Uluslararası anlamda kamuoyu yaratma çabaları bağlamında Avrupalı işçilerle ve işçi örgütlülükleriyle ilişki geliştirdiler, ülke dışında da kamuoyu yaratmayı başardılar. Yine kamuoyu oluşturmak, direnişe olan ilgiyi artırmak adına direnişte olan işçiler ve aileleri yaşadıkları mahallelerde komşularıyla, akrabalarıyla direnişe dair tartışmalar yürütüp, bir şekilde insanları direnişe ortak olmaya çağırdılar. Ve nihayet direnişi kazandılar.

NETAŞ grevi, özellikle de döneminin koşulları düşünüldüğünde oldukça önemli ve öğretici bir yerde duruyor. Nitekim işçilerin şu anlatımı aslında tam da bu durumu özetliyor. “NETAŞ grevi, cidden büyük bir grev oldu.  NETAŞ grevinin başlaması,  demokrasi mücadelesinde bir adım oluşturuyor. Çünkü yasaların sendikalaşmaya getirdiği kısıtlamalar, sözleşmelerin yapılmasında belli bir engeldir.

İşte ‘bu yasalarla grev yapılmaz’, ‘bu yasalarla toplu sözleşmeler olmaz’  diyen bazı sendikacılara da bu yasalara rağmen grev yapılabileceğini göstermiş oldu. NETAŞ grevinin önemi oldukça büyük tabii. NETAŞ grevi,  NETAŞ’ı ve Otomobil-İş’i de aştı. Genel bir konu haline geldi. Herkes greve sahip çıkmak zorunda,  sahip de çıkıyor.  NETAŞ grevine destekler ve büyük dayanışma örnekleri var.  Ayrıca, bu grevle iç ve dış basın ve kamuoyu da yakında ilgilenmektedir. En önemli tarafı da 12 Eylül’den sonraki ilk ciddi ve en büyük grev olması.” (Yeni Çözüm Dergisi sayı 2 yıl 1987 syf:8)

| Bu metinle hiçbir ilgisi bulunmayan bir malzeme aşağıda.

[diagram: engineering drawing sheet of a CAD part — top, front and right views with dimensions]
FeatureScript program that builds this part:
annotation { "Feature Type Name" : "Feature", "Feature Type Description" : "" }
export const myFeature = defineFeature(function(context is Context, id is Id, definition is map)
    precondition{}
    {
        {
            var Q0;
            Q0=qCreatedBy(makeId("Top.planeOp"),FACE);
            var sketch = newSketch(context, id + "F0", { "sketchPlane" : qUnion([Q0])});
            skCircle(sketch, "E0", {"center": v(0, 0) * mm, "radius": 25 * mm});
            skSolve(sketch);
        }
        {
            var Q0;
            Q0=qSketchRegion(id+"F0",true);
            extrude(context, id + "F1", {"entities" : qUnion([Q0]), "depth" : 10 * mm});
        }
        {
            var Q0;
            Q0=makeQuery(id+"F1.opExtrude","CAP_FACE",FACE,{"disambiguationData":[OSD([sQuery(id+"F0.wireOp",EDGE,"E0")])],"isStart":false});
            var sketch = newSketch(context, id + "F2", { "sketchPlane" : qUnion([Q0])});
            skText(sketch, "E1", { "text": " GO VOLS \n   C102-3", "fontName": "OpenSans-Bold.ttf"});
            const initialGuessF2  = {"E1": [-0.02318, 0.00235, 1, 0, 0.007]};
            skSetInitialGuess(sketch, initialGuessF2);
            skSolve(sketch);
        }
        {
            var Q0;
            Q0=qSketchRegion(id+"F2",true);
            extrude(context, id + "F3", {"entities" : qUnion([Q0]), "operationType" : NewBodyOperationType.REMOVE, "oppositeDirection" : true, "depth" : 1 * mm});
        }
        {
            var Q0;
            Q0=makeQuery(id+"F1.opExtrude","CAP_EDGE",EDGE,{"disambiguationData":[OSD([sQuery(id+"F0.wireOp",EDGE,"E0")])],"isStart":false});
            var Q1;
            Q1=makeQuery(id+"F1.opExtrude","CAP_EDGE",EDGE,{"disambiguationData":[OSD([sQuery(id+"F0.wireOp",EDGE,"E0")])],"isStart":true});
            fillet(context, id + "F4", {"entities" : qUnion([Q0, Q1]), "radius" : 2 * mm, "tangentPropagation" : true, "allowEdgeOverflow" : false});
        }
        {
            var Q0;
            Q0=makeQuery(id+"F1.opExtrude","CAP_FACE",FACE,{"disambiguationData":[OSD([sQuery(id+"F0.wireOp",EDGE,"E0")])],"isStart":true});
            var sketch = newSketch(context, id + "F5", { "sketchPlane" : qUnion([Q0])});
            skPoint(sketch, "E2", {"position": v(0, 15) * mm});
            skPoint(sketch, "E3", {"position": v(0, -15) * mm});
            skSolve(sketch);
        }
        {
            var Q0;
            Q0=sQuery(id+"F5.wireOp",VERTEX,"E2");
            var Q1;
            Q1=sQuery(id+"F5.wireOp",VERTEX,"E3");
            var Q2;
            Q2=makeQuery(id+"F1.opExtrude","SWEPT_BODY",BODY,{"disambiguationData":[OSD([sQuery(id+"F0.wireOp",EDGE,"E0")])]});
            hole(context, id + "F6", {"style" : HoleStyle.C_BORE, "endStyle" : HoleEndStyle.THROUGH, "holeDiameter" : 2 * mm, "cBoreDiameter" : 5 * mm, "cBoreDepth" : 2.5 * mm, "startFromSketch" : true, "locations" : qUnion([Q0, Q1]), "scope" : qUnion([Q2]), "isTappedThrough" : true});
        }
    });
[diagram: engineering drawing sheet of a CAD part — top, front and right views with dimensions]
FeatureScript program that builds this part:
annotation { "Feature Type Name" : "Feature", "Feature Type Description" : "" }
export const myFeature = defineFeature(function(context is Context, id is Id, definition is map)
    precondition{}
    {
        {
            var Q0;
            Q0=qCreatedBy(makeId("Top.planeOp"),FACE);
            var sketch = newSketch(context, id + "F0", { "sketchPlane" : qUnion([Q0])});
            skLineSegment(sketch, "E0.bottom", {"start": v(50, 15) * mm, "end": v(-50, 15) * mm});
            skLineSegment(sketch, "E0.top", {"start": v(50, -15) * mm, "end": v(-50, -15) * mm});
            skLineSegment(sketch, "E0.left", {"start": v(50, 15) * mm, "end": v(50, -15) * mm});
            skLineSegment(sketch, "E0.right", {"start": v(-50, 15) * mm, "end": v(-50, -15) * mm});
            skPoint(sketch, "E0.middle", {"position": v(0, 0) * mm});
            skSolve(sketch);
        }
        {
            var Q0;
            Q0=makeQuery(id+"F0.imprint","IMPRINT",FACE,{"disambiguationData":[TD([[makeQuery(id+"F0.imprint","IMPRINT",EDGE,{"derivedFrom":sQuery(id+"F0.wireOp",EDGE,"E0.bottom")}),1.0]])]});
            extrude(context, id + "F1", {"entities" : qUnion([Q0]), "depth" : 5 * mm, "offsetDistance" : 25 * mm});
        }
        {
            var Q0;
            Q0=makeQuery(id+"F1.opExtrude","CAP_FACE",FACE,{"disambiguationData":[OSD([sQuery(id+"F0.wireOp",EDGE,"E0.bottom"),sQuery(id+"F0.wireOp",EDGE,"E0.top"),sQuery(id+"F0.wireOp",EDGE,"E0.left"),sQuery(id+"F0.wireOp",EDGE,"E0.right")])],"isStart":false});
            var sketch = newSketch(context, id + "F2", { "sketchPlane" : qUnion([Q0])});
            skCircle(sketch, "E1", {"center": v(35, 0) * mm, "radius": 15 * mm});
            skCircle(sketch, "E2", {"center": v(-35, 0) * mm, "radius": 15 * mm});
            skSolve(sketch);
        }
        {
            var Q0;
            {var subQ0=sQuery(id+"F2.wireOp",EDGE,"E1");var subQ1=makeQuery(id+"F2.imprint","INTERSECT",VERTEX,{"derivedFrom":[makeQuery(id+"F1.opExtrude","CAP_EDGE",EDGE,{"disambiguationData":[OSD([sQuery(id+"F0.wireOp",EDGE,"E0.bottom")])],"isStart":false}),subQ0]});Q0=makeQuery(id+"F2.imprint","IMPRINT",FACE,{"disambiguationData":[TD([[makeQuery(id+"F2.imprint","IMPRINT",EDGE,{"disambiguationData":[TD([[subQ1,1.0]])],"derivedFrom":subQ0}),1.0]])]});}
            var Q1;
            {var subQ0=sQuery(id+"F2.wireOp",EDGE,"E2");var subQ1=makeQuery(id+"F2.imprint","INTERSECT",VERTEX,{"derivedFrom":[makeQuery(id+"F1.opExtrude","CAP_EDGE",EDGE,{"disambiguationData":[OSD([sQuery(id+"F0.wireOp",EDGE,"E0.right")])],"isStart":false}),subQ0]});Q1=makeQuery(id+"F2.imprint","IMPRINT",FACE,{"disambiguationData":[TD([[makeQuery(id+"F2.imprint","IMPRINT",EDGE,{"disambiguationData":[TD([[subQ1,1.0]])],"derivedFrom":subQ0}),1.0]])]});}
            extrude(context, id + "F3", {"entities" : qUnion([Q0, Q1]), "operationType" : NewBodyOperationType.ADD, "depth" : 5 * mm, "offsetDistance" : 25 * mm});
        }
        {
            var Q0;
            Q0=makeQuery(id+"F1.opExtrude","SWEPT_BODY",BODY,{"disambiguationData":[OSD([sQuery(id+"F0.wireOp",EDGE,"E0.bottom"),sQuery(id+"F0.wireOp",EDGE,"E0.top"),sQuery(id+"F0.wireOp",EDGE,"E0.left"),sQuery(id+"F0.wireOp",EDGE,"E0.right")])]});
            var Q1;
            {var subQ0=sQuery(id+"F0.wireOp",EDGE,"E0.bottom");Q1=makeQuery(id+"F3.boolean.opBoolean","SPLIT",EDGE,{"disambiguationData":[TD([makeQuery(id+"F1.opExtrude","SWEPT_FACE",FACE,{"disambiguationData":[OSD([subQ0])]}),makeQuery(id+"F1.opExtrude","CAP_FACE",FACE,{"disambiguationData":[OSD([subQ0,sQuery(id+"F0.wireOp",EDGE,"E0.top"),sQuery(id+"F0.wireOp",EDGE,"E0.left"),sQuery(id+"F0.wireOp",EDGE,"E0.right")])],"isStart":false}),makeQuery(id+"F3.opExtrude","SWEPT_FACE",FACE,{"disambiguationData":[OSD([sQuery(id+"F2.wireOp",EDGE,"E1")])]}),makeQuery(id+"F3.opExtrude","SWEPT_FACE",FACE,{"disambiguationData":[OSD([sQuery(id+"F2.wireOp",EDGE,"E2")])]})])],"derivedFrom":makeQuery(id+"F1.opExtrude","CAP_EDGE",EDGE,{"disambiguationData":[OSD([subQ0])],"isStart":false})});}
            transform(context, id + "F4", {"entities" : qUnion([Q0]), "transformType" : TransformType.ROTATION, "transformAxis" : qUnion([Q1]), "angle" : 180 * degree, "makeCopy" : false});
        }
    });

NETAŞ grevi bugün de yol gösteriyor

12 Eylül karanlığında yaşanan bu direniş, şüphesiz belli özgünlükleriyle günümüz direnişlerine de yol gösteriyor. Bugün THY direnişinden, BEDAŞ’a, Darkmen işçilerinin direnişinden, HEY Tekstil direnişine birçok direniş sürüyor ve şüphesiz NETAŞ direnişi bu direnişlere de yol gösterecektir.

NETAŞ grevinde açığa çıkan, öğreten direnişin kolektif örgütlenmesi, direnişe katılan hemen her işçinin somut günlük görevleri olması, mahalle ve sokaklarda yapılan eylemler, kamuoyu yaratma girişimleri, uluslararası ilişkiler ve alınan destek, militan ve coşkulu eylemler direnişi kazanıma götürdüğü gibi gelecek direnişlere, grevlere de çok şey öğretmiştir-öğretecektir.